I prefer a script in VBA (for use along in excel) – but I am open to other suggestions as long as excel as kept in mind as the ultimate tool where the data will be analyzed by myself.
The script that needs to be delivered will have to scrape the following:
- on the main (LHS) panel you can see the investment ideas in the box called "Latest ideas..."
- on the LHS panel I want to scrape all the ideas up to date [X] – where [X] needs to be an input to the script
- the script needs to download the following fields of the idea from the Main Screen:
1) Date & Time posted
2) Company name
3) Company ticker/symbol
4) Price of stock at the time the idea was posted
5) Market capitalization of the stock at the time the idea was posted
7) Number of users that the rating was based upon
- the script then needs to click on the idea link and download the following items from the individual idea page:
8) User (this is in the top header where at the end it says "by..")
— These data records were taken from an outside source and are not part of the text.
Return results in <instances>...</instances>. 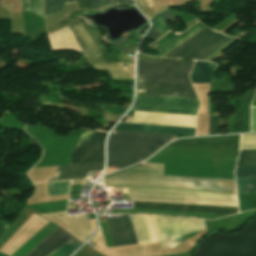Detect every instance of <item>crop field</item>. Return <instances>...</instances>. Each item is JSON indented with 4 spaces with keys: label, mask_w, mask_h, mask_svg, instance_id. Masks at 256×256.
I'll list each match as a JSON object with an SVG mask.
<instances>
[{
    "label": "crop field",
    "mask_w": 256,
    "mask_h": 256,
    "mask_svg": "<svg viewBox=\"0 0 256 256\" xmlns=\"http://www.w3.org/2000/svg\"><path fill=\"white\" fill-rule=\"evenodd\" d=\"M50 196L68 194L69 181L48 183Z\"/></svg>",
    "instance_id": "24"
},
{
    "label": "crop field",
    "mask_w": 256,
    "mask_h": 256,
    "mask_svg": "<svg viewBox=\"0 0 256 256\" xmlns=\"http://www.w3.org/2000/svg\"><path fill=\"white\" fill-rule=\"evenodd\" d=\"M77 2V0H44L45 17L60 12L66 5Z\"/></svg>",
    "instance_id": "19"
},
{
    "label": "crop field",
    "mask_w": 256,
    "mask_h": 256,
    "mask_svg": "<svg viewBox=\"0 0 256 256\" xmlns=\"http://www.w3.org/2000/svg\"><path fill=\"white\" fill-rule=\"evenodd\" d=\"M136 95L198 99L192 85L137 80ZM136 96L131 110L196 115L199 100Z\"/></svg>",
    "instance_id": "2"
},
{
    "label": "crop field",
    "mask_w": 256,
    "mask_h": 256,
    "mask_svg": "<svg viewBox=\"0 0 256 256\" xmlns=\"http://www.w3.org/2000/svg\"><path fill=\"white\" fill-rule=\"evenodd\" d=\"M103 164L104 163L75 165V166H69V165L59 166L55 176L79 175V174H87L88 172L102 171ZM85 177H86V175L51 177L48 179V181L78 179V178H85Z\"/></svg>",
    "instance_id": "15"
},
{
    "label": "crop field",
    "mask_w": 256,
    "mask_h": 256,
    "mask_svg": "<svg viewBox=\"0 0 256 256\" xmlns=\"http://www.w3.org/2000/svg\"><path fill=\"white\" fill-rule=\"evenodd\" d=\"M194 62L138 57L137 79L191 84Z\"/></svg>",
    "instance_id": "5"
},
{
    "label": "crop field",
    "mask_w": 256,
    "mask_h": 256,
    "mask_svg": "<svg viewBox=\"0 0 256 256\" xmlns=\"http://www.w3.org/2000/svg\"><path fill=\"white\" fill-rule=\"evenodd\" d=\"M107 133L89 131L79 140V147H74L70 164L104 162V141Z\"/></svg>",
    "instance_id": "9"
},
{
    "label": "crop field",
    "mask_w": 256,
    "mask_h": 256,
    "mask_svg": "<svg viewBox=\"0 0 256 256\" xmlns=\"http://www.w3.org/2000/svg\"><path fill=\"white\" fill-rule=\"evenodd\" d=\"M162 36L154 27L151 28L149 33L146 35V38L156 40L158 37Z\"/></svg>",
    "instance_id": "29"
},
{
    "label": "crop field",
    "mask_w": 256,
    "mask_h": 256,
    "mask_svg": "<svg viewBox=\"0 0 256 256\" xmlns=\"http://www.w3.org/2000/svg\"><path fill=\"white\" fill-rule=\"evenodd\" d=\"M120 5L133 4L132 0H119Z\"/></svg>",
    "instance_id": "36"
},
{
    "label": "crop field",
    "mask_w": 256,
    "mask_h": 256,
    "mask_svg": "<svg viewBox=\"0 0 256 256\" xmlns=\"http://www.w3.org/2000/svg\"><path fill=\"white\" fill-rule=\"evenodd\" d=\"M252 131H256V108H252Z\"/></svg>",
    "instance_id": "32"
},
{
    "label": "crop field",
    "mask_w": 256,
    "mask_h": 256,
    "mask_svg": "<svg viewBox=\"0 0 256 256\" xmlns=\"http://www.w3.org/2000/svg\"><path fill=\"white\" fill-rule=\"evenodd\" d=\"M134 208L176 210V211H192V212H208V213H224V214L238 213L237 207L207 206V205H186V204H166V203H146V202H134Z\"/></svg>",
    "instance_id": "10"
},
{
    "label": "crop field",
    "mask_w": 256,
    "mask_h": 256,
    "mask_svg": "<svg viewBox=\"0 0 256 256\" xmlns=\"http://www.w3.org/2000/svg\"><path fill=\"white\" fill-rule=\"evenodd\" d=\"M162 165H141L103 180L104 186L236 194L234 180L161 176Z\"/></svg>",
    "instance_id": "1"
},
{
    "label": "crop field",
    "mask_w": 256,
    "mask_h": 256,
    "mask_svg": "<svg viewBox=\"0 0 256 256\" xmlns=\"http://www.w3.org/2000/svg\"><path fill=\"white\" fill-rule=\"evenodd\" d=\"M107 221L114 246L138 243L129 215L107 218Z\"/></svg>",
    "instance_id": "11"
},
{
    "label": "crop field",
    "mask_w": 256,
    "mask_h": 256,
    "mask_svg": "<svg viewBox=\"0 0 256 256\" xmlns=\"http://www.w3.org/2000/svg\"><path fill=\"white\" fill-rule=\"evenodd\" d=\"M139 39H140V37L135 36V37L130 41V43H132V44H134V45H137Z\"/></svg>",
    "instance_id": "38"
},
{
    "label": "crop field",
    "mask_w": 256,
    "mask_h": 256,
    "mask_svg": "<svg viewBox=\"0 0 256 256\" xmlns=\"http://www.w3.org/2000/svg\"><path fill=\"white\" fill-rule=\"evenodd\" d=\"M125 196H144V197H160V198H176V199H193V200H211V201H229V202H237L236 200H228V199L194 198V197L144 195V194H125Z\"/></svg>",
    "instance_id": "25"
},
{
    "label": "crop field",
    "mask_w": 256,
    "mask_h": 256,
    "mask_svg": "<svg viewBox=\"0 0 256 256\" xmlns=\"http://www.w3.org/2000/svg\"><path fill=\"white\" fill-rule=\"evenodd\" d=\"M105 7V0H99V8Z\"/></svg>",
    "instance_id": "41"
},
{
    "label": "crop field",
    "mask_w": 256,
    "mask_h": 256,
    "mask_svg": "<svg viewBox=\"0 0 256 256\" xmlns=\"http://www.w3.org/2000/svg\"><path fill=\"white\" fill-rule=\"evenodd\" d=\"M195 121H196V116H190V115H176V114L134 111L133 119L130 122L195 127ZM133 123H119L115 127V129L174 133V134H188V135H194V131H195V128H189V127H175V126H161V125H147V124H133Z\"/></svg>",
    "instance_id": "4"
},
{
    "label": "crop field",
    "mask_w": 256,
    "mask_h": 256,
    "mask_svg": "<svg viewBox=\"0 0 256 256\" xmlns=\"http://www.w3.org/2000/svg\"><path fill=\"white\" fill-rule=\"evenodd\" d=\"M147 1H148V4H149V7L152 6L153 4H155L154 0H147Z\"/></svg>",
    "instance_id": "42"
},
{
    "label": "crop field",
    "mask_w": 256,
    "mask_h": 256,
    "mask_svg": "<svg viewBox=\"0 0 256 256\" xmlns=\"http://www.w3.org/2000/svg\"><path fill=\"white\" fill-rule=\"evenodd\" d=\"M256 141V135H242L241 142H253Z\"/></svg>",
    "instance_id": "30"
},
{
    "label": "crop field",
    "mask_w": 256,
    "mask_h": 256,
    "mask_svg": "<svg viewBox=\"0 0 256 256\" xmlns=\"http://www.w3.org/2000/svg\"><path fill=\"white\" fill-rule=\"evenodd\" d=\"M71 238L73 237L57 227L26 256H47Z\"/></svg>",
    "instance_id": "12"
},
{
    "label": "crop field",
    "mask_w": 256,
    "mask_h": 256,
    "mask_svg": "<svg viewBox=\"0 0 256 256\" xmlns=\"http://www.w3.org/2000/svg\"><path fill=\"white\" fill-rule=\"evenodd\" d=\"M22 9L44 17L43 0H21Z\"/></svg>",
    "instance_id": "22"
},
{
    "label": "crop field",
    "mask_w": 256,
    "mask_h": 256,
    "mask_svg": "<svg viewBox=\"0 0 256 256\" xmlns=\"http://www.w3.org/2000/svg\"><path fill=\"white\" fill-rule=\"evenodd\" d=\"M232 39L233 37L205 27L164 56L203 60Z\"/></svg>",
    "instance_id": "6"
},
{
    "label": "crop field",
    "mask_w": 256,
    "mask_h": 256,
    "mask_svg": "<svg viewBox=\"0 0 256 256\" xmlns=\"http://www.w3.org/2000/svg\"><path fill=\"white\" fill-rule=\"evenodd\" d=\"M113 3H119V1L118 0H106V6L113 4Z\"/></svg>",
    "instance_id": "40"
},
{
    "label": "crop field",
    "mask_w": 256,
    "mask_h": 256,
    "mask_svg": "<svg viewBox=\"0 0 256 256\" xmlns=\"http://www.w3.org/2000/svg\"><path fill=\"white\" fill-rule=\"evenodd\" d=\"M81 243L76 239H71L70 241L66 242L54 252H52L48 256H68L71 254Z\"/></svg>",
    "instance_id": "21"
},
{
    "label": "crop field",
    "mask_w": 256,
    "mask_h": 256,
    "mask_svg": "<svg viewBox=\"0 0 256 256\" xmlns=\"http://www.w3.org/2000/svg\"><path fill=\"white\" fill-rule=\"evenodd\" d=\"M237 183H256V165L255 166H237ZM238 193H256V184H237Z\"/></svg>",
    "instance_id": "16"
},
{
    "label": "crop field",
    "mask_w": 256,
    "mask_h": 256,
    "mask_svg": "<svg viewBox=\"0 0 256 256\" xmlns=\"http://www.w3.org/2000/svg\"><path fill=\"white\" fill-rule=\"evenodd\" d=\"M152 216L162 249L170 248L168 240L206 227L201 219Z\"/></svg>",
    "instance_id": "8"
},
{
    "label": "crop field",
    "mask_w": 256,
    "mask_h": 256,
    "mask_svg": "<svg viewBox=\"0 0 256 256\" xmlns=\"http://www.w3.org/2000/svg\"><path fill=\"white\" fill-rule=\"evenodd\" d=\"M138 7H148L146 0H136Z\"/></svg>",
    "instance_id": "34"
},
{
    "label": "crop field",
    "mask_w": 256,
    "mask_h": 256,
    "mask_svg": "<svg viewBox=\"0 0 256 256\" xmlns=\"http://www.w3.org/2000/svg\"><path fill=\"white\" fill-rule=\"evenodd\" d=\"M150 20L152 22V25L155 26L162 35L169 30L167 24L158 14Z\"/></svg>",
    "instance_id": "26"
},
{
    "label": "crop field",
    "mask_w": 256,
    "mask_h": 256,
    "mask_svg": "<svg viewBox=\"0 0 256 256\" xmlns=\"http://www.w3.org/2000/svg\"><path fill=\"white\" fill-rule=\"evenodd\" d=\"M98 8V0H93L92 2V10Z\"/></svg>",
    "instance_id": "39"
},
{
    "label": "crop field",
    "mask_w": 256,
    "mask_h": 256,
    "mask_svg": "<svg viewBox=\"0 0 256 256\" xmlns=\"http://www.w3.org/2000/svg\"><path fill=\"white\" fill-rule=\"evenodd\" d=\"M74 34L84 56L96 57L101 54L92 38L85 31L80 22H71L68 26ZM68 27L49 34L52 50L77 49L80 50Z\"/></svg>",
    "instance_id": "7"
},
{
    "label": "crop field",
    "mask_w": 256,
    "mask_h": 256,
    "mask_svg": "<svg viewBox=\"0 0 256 256\" xmlns=\"http://www.w3.org/2000/svg\"><path fill=\"white\" fill-rule=\"evenodd\" d=\"M8 228V225H5L3 223H0V238L5 233L6 229ZM0 256H6L0 253Z\"/></svg>",
    "instance_id": "33"
},
{
    "label": "crop field",
    "mask_w": 256,
    "mask_h": 256,
    "mask_svg": "<svg viewBox=\"0 0 256 256\" xmlns=\"http://www.w3.org/2000/svg\"><path fill=\"white\" fill-rule=\"evenodd\" d=\"M130 201H146V202H166V203H187V204H207V205L237 206V203L209 202V201H191V200L174 201V200H158V199L130 198Z\"/></svg>",
    "instance_id": "20"
},
{
    "label": "crop field",
    "mask_w": 256,
    "mask_h": 256,
    "mask_svg": "<svg viewBox=\"0 0 256 256\" xmlns=\"http://www.w3.org/2000/svg\"><path fill=\"white\" fill-rule=\"evenodd\" d=\"M158 14L165 20V22L175 18L168 8L160 11Z\"/></svg>",
    "instance_id": "28"
},
{
    "label": "crop field",
    "mask_w": 256,
    "mask_h": 256,
    "mask_svg": "<svg viewBox=\"0 0 256 256\" xmlns=\"http://www.w3.org/2000/svg\"><path fill=\"white\" fill-rule=\"evenodd\" d=\"M119 50H121V51H123V52H125V53L131 54V55L134 56V52L131 51V50H129V49H127V48L124 47V46H123L122 48H120Z\"/></svg>",
    "instance_id": "35"
},
{
    "label": "crop field",
    "mask_w": 256,
    "mask_h": 256,
    "mask_svg": "<svg viewBox=\"0 0 256 256\" xmlns=\"http://www.w3.org/2000/svg\"><path fill=\"white\" fill-rule=\"evenodd\" d=\"M215 64L196 61L190 79L192 83H209Z\"/></svg>",
    "instance_id": "18"
},
{
    "label": "crop field",
    "mask_w": 256,
    "mask_h": 256,
    "mask_svg": "<svg viewBox=\"0 0 256 256\" xmlns=\"http://www.w3.org/2000/svg\"><path fill=\"white\" fill-rule=\"evenodd\" d=\"M173 135L112 131L108 142V165L124 167L145 159L171 140Z\"/></svg>",
    "instance_id": "3"
},
{
    "label": "crop field",
    "mask_w": 256,
    "mask_h": 256,
    "mask_svg": "<svg viewBox=\"0 0 256 256\" xmlns=\"http://www.w3.org/2000/svg\"><path fill=\"white\" fill-rule=\"evenodd\" d=\"M209 134H219V116H210Z\"/></svg>",
    "instance_id": "27"
},
{
    "label": "crop field",
    "mask_w": 256,
    "mask_h": 256,
    "mask_svg": "<svg viewBox=\"0 0 256 256\" xmlns=\"http://www.w3.org/2000/svg\"><path fill=\"white\" fill-rule=\"evenodd\" d=\"M139 243L159 241L151 215H130Z\"/></svg>",
    "instance_id": "13"
},
{
    "label": "crop field",
    "mask_w": 256,
    "mask_h": 256,
    "mask_svg": "<svg viewBox=\"0 0 256 256\" xmlns=\"http://www.w3.org/2000/svg\"><path fill=\"white\" fill-rule=\"evenodd\" d=\"M203 27L205 26H203L198 22L194 26H192L190 29H188L186 32L181 34L180 36L175 35L174 33L171 32L168 35H166L164 38L156 42L158 44L157 46L153 48L152 47L153 45L152 46L150 45L151 46L150 48L161 51L156 56H162L168 51H170L172 48H174L175 46H177L178 44H180L181 42H183L184 40L192 36L194 33L202 29Z\"/></svg>",
    "instance_id": "14"
},
{
    "label": "crop field",
    "mask_w": 256,
    "mask_h": 256,
    "mask_svg": "<svg viewBox=\"0 0 256 256\" xmlns=\"http://www.w3.org/2000/svg\"><path fill=\"white\" fill-rule=\"evenodd\" d=\"M240 149H256V142L254 143H241Z\"/></svg>",
    "instance_id": "31"
},
{
    "label": "crop field",
    "mask_w": 256,
    "mask_h": 256,
    "mask_svg": "<svg viewBox=\"0 0 256 256\" xmlns=\"http://www.w3.org/2000/svg\"><path fill=\"white\" fill-rule=\"evenodd\" d=\"M256 150H240L237 165H255Z\"/></svg>",
    "instance_id": "23"
},
{
    "label": "crop field",
    "mask_w": 256,
    "mask_h": 256,
    "mask_svg": "<svg viewBox=\"0 0 256 256\" xmlns=\"http://www.w3.org/2000/svg\"><path fill=\"white\" fill-rule=\"evenodd\" d=\"M128 193H144V194H161V195H178V196L236 199V195H228V194L195 193V192L162 191V190L129 189V188H128Z\"/></svg>",
    "instance_id": "17"
},
{
    "label": "crop field",
    "mask_w": 256,
    "mask_h": 256,
    "mask_svg": "<svg viewBox=\"0 0 256 256\" xmlns=\"http://www.w3.org/2000/svg\"><path fill=\"white\" fill-rule=\"evenodd\" d=\"M86 5L91 7V0H86Z\"/></svg>",
    "instance_id": "43"
},
{
    "label": "crop field",
    "mask_w": 256,
    "mask_h": 256,
    "mask_svg": "<svg viewBox=\"0 0 256 256\" xmlns=\"http://www.w3.org/2000/svg\"><path fill=\"white\" fill-rule=\"evenodd\" d=\"M149 26V24H147V25H145V26H143V27H141V29H140V31L137 33V35H143V33H144V31L146 30V28Z\"/></svg>",
    "instance_id": "37"
}]
</instances>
9) "Description..." text box (stored as a string)
10) "Catalyst..." text box (stored as a string)
11) "Messages..." text box - if there are any messages then the time / date of the last message should be scraped
- moving on to the RHS panel you will see three boxes: "Functions...", "Reports..." and "Topics..."
- of these only the Reports need to be downloaded and clicked through
- the reports are “Most Active”, “Highest Overall Rated”, “Highest Quality Rated” and “Highest Performance Rated”
- each of these reports need to be fully downloaded (i.e. click through as far as possible) and the fields that are required are 1) Company name, 2) Company ticker ad 3) http link to idea
- the last element of scraping that the script needs to perform is when you are on the Main Screen you see a search box
- the script needs to search for an empty string and click “search”
- the results table need to be then downloaded up to date [Y], where [Y] needs to be an input to the script
- the fields that need to be downloaded are: Date, Symbol, Company Name, Market Cap, Return, Member and Description.
- the script needs to allow as well for username and password as input given ultimately an actual account might be used
Additional Project Description:
12/29/2012 at 1:13 SAST
Attached an example excelsheet of how the output should look based on the website as it looks now.
There will be basically three tabs for each time the script is run - one for Investment Ideas, one for the reports and one for the "zero string search".
I have attached as well snapshots of the website in pdf that correspond with the data that needs to be scraped.
12/29/2012 at 21:21 SAST
Given that the description of the investment idea might be more than 32,000 characters - no. 9) "Description..." and no. 10) "Catalyst..." of the extraction should be replaced with just the website link to the idea instead in the excel sheet.